A Azul Linhas Aéreas anunciou nesta segunda-feira (11) o fim das operações em 14 cidades do Brasil a partir de 2025. A decisão faz parte de um processo de ajuste de malha e ocorre em meio à reestruturação da empresa, que está sob o Capítulo 11 da Lei de Falências nos Estados Unidos.
Parte das mudanças já havia sido comunicada em janeiro, quando a companhia suspendeu voos em 12 municípios. O ajuste considera fatores como custos operacionais elevados, crise global na cadeia de suprimentos e alta do dólar.
Cidades afetadas pela suspensão
As cidades que deixarão de receber voos da Azul são: Crateús (CE), São Benedito (CE), Sobral (CE), Iguatú (CE), Campos (RJ), Correia Pinto (SC), Jaguaruna (SC), Mossoró (RN), São Raimundo Nonato (PI), Parnaíba (PI), Rio Verde (GO), Barreirinhas (MA), Três Lagoas (MS) e Ponta Grossa (PR).
Motivos do ajuste de malha
Segundo a companhia, desde julho as rotas já passam por um processo “normal” de adequação, que inclui a implantação de novos voos na alta temporada.

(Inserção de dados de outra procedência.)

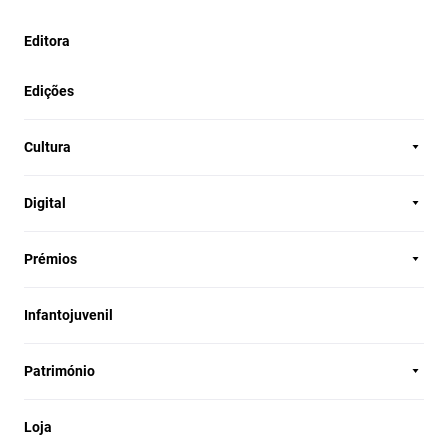
Editora
Edições
Cultura
Digital
Prémios
Infantojuvenil
Património
Loja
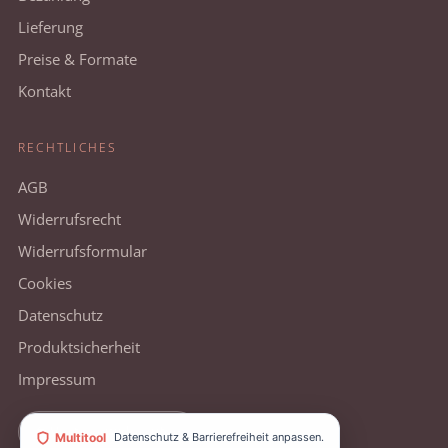
Lieferung
Preise & Formate
Kontakt
RECHTLICHES
AGB
Widerrufsrecht
Widerrufsformular
Cookies
Datenschutz
Produktsicherheit
Impressum
Vertrag widerrufen
Multitool
Datenschutz & Barrierefreiheit anpassen.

Os ajustes levam em conta o aumento dos custos operacionais, a crise global na cadeia de suprimentos, a alta do dólar, a disponibilidade de frota e o processo de reestruturação em andamento.
A empresa destacou que reavalia constantemente suas operações para ajustar a capacidade à demanda do mercado.
Recuperação judicial e repercussão
A recuperação judicial da Azul foi aprovada nos Estados Unidos em 29 de maio, prevendo um financiamento de US$ 1,6 bilhão para eliminar dívidas. O objetivo é manter todos os ativos, continuar as operações e negociar possíveis adiamentos de dívidas, além de obter novo empréstimo, conforme explicou o vice-presidente institucional da Azul, Fábio Campos.
Em julho, a companhia informou ter conseguido aprovação final de todas as petições relacionadas ao processo judicial. Parte do capital será usada para comprar parte da dívida e outra para custear as operações durante a reestruturação.
Assistência aos clientes
Quando anunciou a suspensão em 12 cidades em janeiro, a Azul afirmou que os clientes impactados seriam comunicados previamente e receberiam assistência conforme a resolução 400 da Anac. A empresa também justificou as mudanças pela crise global, alta do dólar e ajustes de oferta e demanda.
Na mesma ocasião, a companhia alterou operações para Fernando de Noronha (PE), Juazeiro do Norte (CE) e Caruaru (PE), adequando voos e frota conforme a demanda.